Between my husband and I, we lost several immediate family members as well as friends and more distant family members within a few short years. The grief I experienced after the death of loved ones was varied in intensity and longevity. The worst was after my Mother passed away. I have shared with close friends that it felt like my heart had been physically torn out of my body and ripped into pieces. It was a dark period with the sense of no actual future that I could visualise because an essence of me had left. I have never been able to quite articulate the feeling.
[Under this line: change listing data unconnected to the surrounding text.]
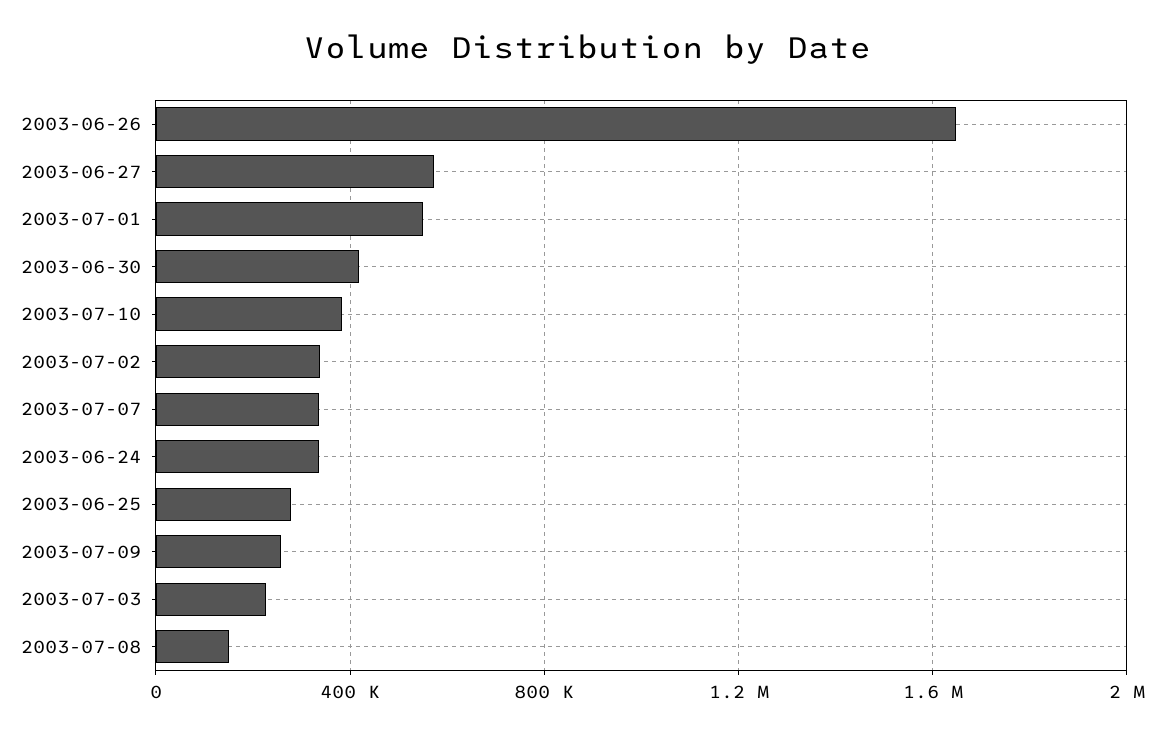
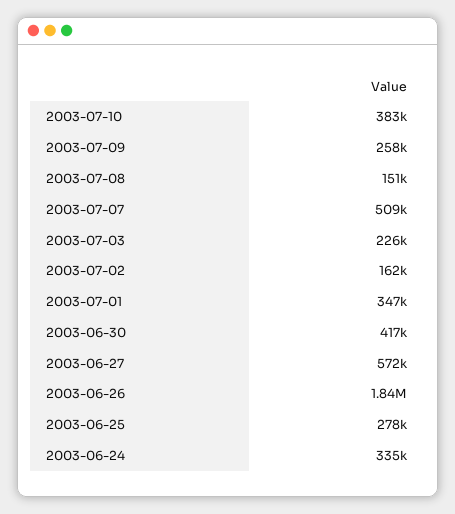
2003-06-26: 1650000 -> 1840000
2003-07-01: 550000 -> 347000
2003-07-02: 350000 -> 162000
2003-07-07: 350000 -> 509000

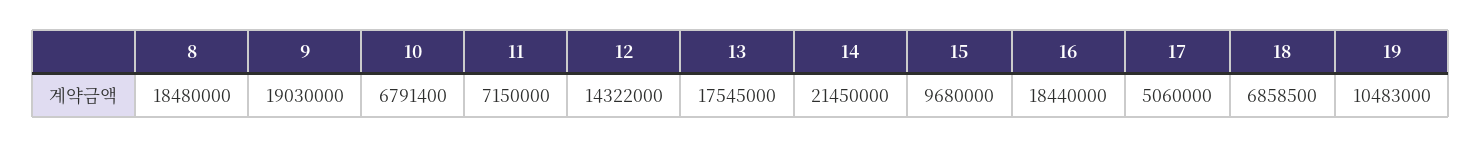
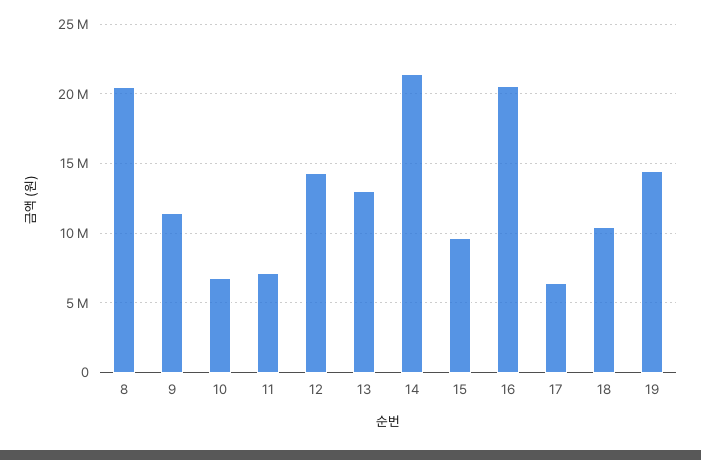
8: 18480000 -> 20500000
9: 19030000 -> 11500000
13: 17545000 -> 13000000
16: 18440000 -> 20500000
17: 5060000 -> 6500000
18: 6858500 -> 10500000
19: 10483000 -> 14500000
Today is my Mother's birthday, and it is almost five and a half years since she died. Even as I write this, I find the emotions difficult. They are different to before, but still hard. This lump in my throat seems permanently lodged, showing up whenever I think of the loss. At the time, I never thought things would get better. I hated to hear the words, 'Time heals', but it is a cliche for a reason.

As I shared, the intensity is still strong, but it is not devastating in the way it had been. The processing of emotions is at the heart of it. I did meditation and breath work as well as kinaesthetic attentiveness that is useful for processing emotions and gaining back balance in life. Loss, especially sudden loss, whether through death or loss of security in a job, home, work, relationship, creates an unexpected shift of framework.

As humans, our primary need is to know we can survive, but change, especially massive changes, create uncertainties in our stability. The balance we may feel shifts. It's like spinning plates, where constant work and concentration is required. But if all the plates are thrown in the air the anxiety to get everything back under control is stress-inducing. Once finally under control, we may still sweat spinning the plates, but we have back some control, and that is at the heart of much self-management philosophy - the knowledge that after all, we do have some influence on how we react, even if not on the actual situation.

I wish my Mum a happy birthday and if there is life after death then reconnecting then or across realms. As Stephen Hawkings has said, there may be a parallel universe where she is alive and well, nagging me about eating properly and proudly telling everyone about my latest adventures.